[Page images and extracted text]
........
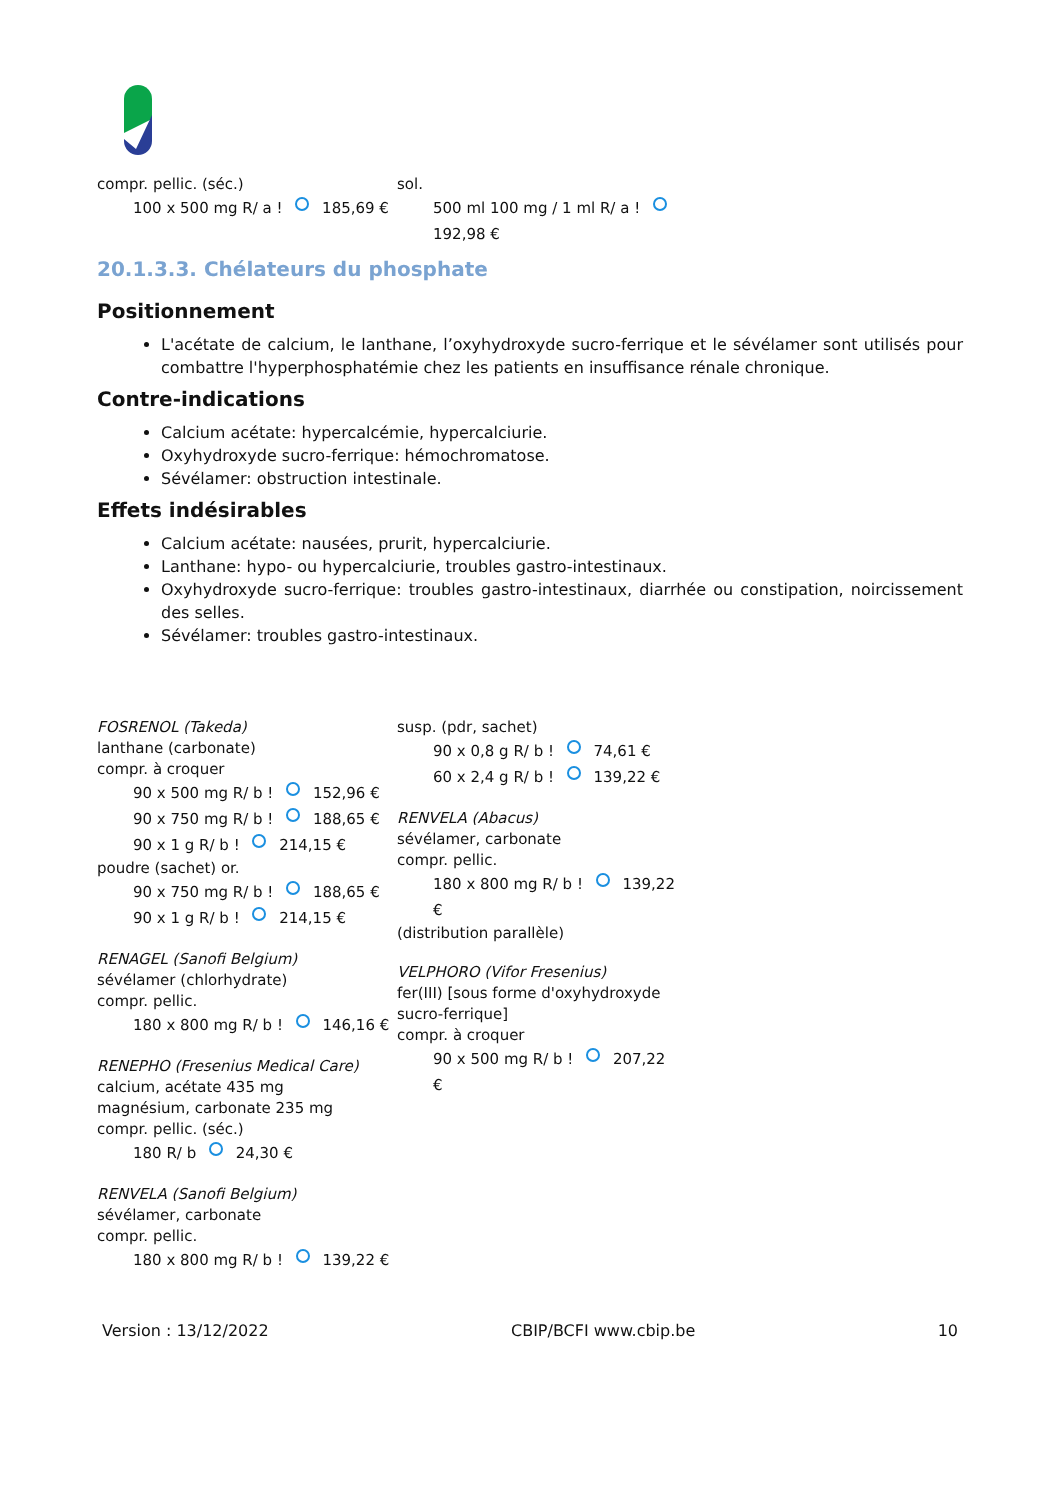compr. pellic. (séc.)
100 x 500 mg R/ a ! 185,69 €
sol.
500 ml 100 mg / 1 ml R/ a ! 192,98 €
20.1.3.3. Chélateurs du phosphate
Positionnement
L'acétate de calcium, le lanthane, l’oxyhydroxyde sucro-ferrique et le sévélamer sont utilisés pour combattre l'hyperphosphatémie chez les patients en insuffisance rénale chronique.
Contre-indications
Calcium acétate: hypercalcémie, hypercalciurie.
Oxyhydroxyde sucro-ferrique: hémochromatose.
Sévélamer: obstruction intestinale.
Effets indésirables
Calcium acétate: nausées, prurit, hypercalciurie.
Lanthane: hypo- ou hypercalciurie, troubles gastro-intestinaux.
Oxyhydroxyde sucro-ferrique: troubles gastro-intestinaux, diarrhée ou constipation, noircissement des selles.
Sévélamer: troubles gastro-intestinaux.
FOSRENOL (Takeda)
lanthane (carbonate)
compr. à croquer
90 x 500 mg R/ b ! 152,96 €
90 x 750 mg R/ b ! 188,65 €
90 x 1 g R/ b ! 214,15 €
poudre (sachet) or.
90 x 750 mg R/ b ! 188,65 €
90 x 1 g R/ b ! 214,15 €
RENAGEL (Sanofi Belgium)
sévélamer (chlorhydrate)
compr. pellic.
180 x 800 mg R/ b ! 146,16 €
RENEPHO (Fresenius Medical Care)
calcium, acétate 435 mg
magnésium, carbonate 235 mg
compr. pellic. (séc.)
180 R/ b 24,30 €
RENVELA (Sanofi Belgium)
sévélamer, carbonate
compr. pellic.
180 x 800 mg R/ b ! 139,22 €
susp. (pdr, sachet)
90 x 0,8 g R/ b ! 74,61 €
60 x 2,4 g R/ b ! 139,22 €
RENVELA (Abacus)
sévélamer, carbonate
compr. pellic.
180 x 800 mg R/ b ! 139,22 €
(distribution parallèle)
VELPHORO (Vifor Fresenius)
fer(III) [sous forme d'oxyhydroxyde sucro-ferrique]
compr. à croquer
90 x 500 mg R/ b ! 207,22 €
Version : 13/12/2022 CBIP/BCFI www.cbip.be 10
........
**What you will do**
A word-for-word copy of the records is required. Leave out every picture.

**Answer section**
compr. pellic. (séc.)
100 x 500 mg R/ a ! 185,69 €
sol.
500 ml 100 mg / 1 ml R/ a ! 192,98 €
20.1.3.3. Chélateurs du phosphate
Positionnement
L'acétate de calcium, le lanthane, l’oxyhydroxyde sucro-ferrique et le sévélamer sont utilisés pour combattre l'hyperphosphatémie chez les patients en insuffisance rénale chronique.
Contre-indications
Calcium acétate: hypercalcémie, hypercalciurie.
Oxyhydroxyde sucro-ferrique: hémochromatose.
Sévélamer: obstruction intestinale.
Effets indésirables
Calcium acétate: nausées, prurit, hypercalciurie.
Lanthane: hypo- ou hypercalciurie, troubles gastro-intestinaux.
Oxyhydroxyde sucro-ferrique: troubles gastro-intestinaux, diarrhée ou constipation, noircissement des selles.
Sévélamer: troubles gastro-intestinaux.
FOSRENOL (Takeda)
lanthane (carbonate)
compr. à croquer
90 x 500 mg R/ b ! 152,96 €
90 x 750 mg R/ b ! 188,65 €
90 x 1 g R/ b ! 214,15 €
poudre (sachet) or.
90 x 750 mg R/ b ! 188,65 €
90 x 1 g R/ b ! 214,15 €
RENAGEL (Sanofi Belgium)
sévélamer (chlorhydrate)
compr. pellic.
180 x 800 mg R/ b ! 146,16 €
RENEPHO (Fresenius Medical Care)
calcium, acétate 435 mg
magnésium, carbonate 235 mg
compr. pellic. (séc.)
180 R/ b 24,30 €
RENVELA (Sanofi Belgium)
sévélamer, carbonate
compr. pellic.
180 x 800 mg R/ b ! 139,22 €
susp. (pdr, sachet)
90 x 0,8 g R/ b ! 74,61 €
60 x 2,4 g R/ b ! 139,22 €
RENVELA (Abacus)
sévélamer, carbonate
compr. pellic.
180 x 800 mg R/ b ! 139,22 €
(distribution parallèle)
VELPHORO (Vifor Fresenius)
fer(III) [sous forme d'oxyhydroxyde sucro-ferrique]
compr. à croquer
90 x 500 mg R/ b ! 207,22 €
Version : 13/12/2022 CBIP/BCFI www.cbip.be 10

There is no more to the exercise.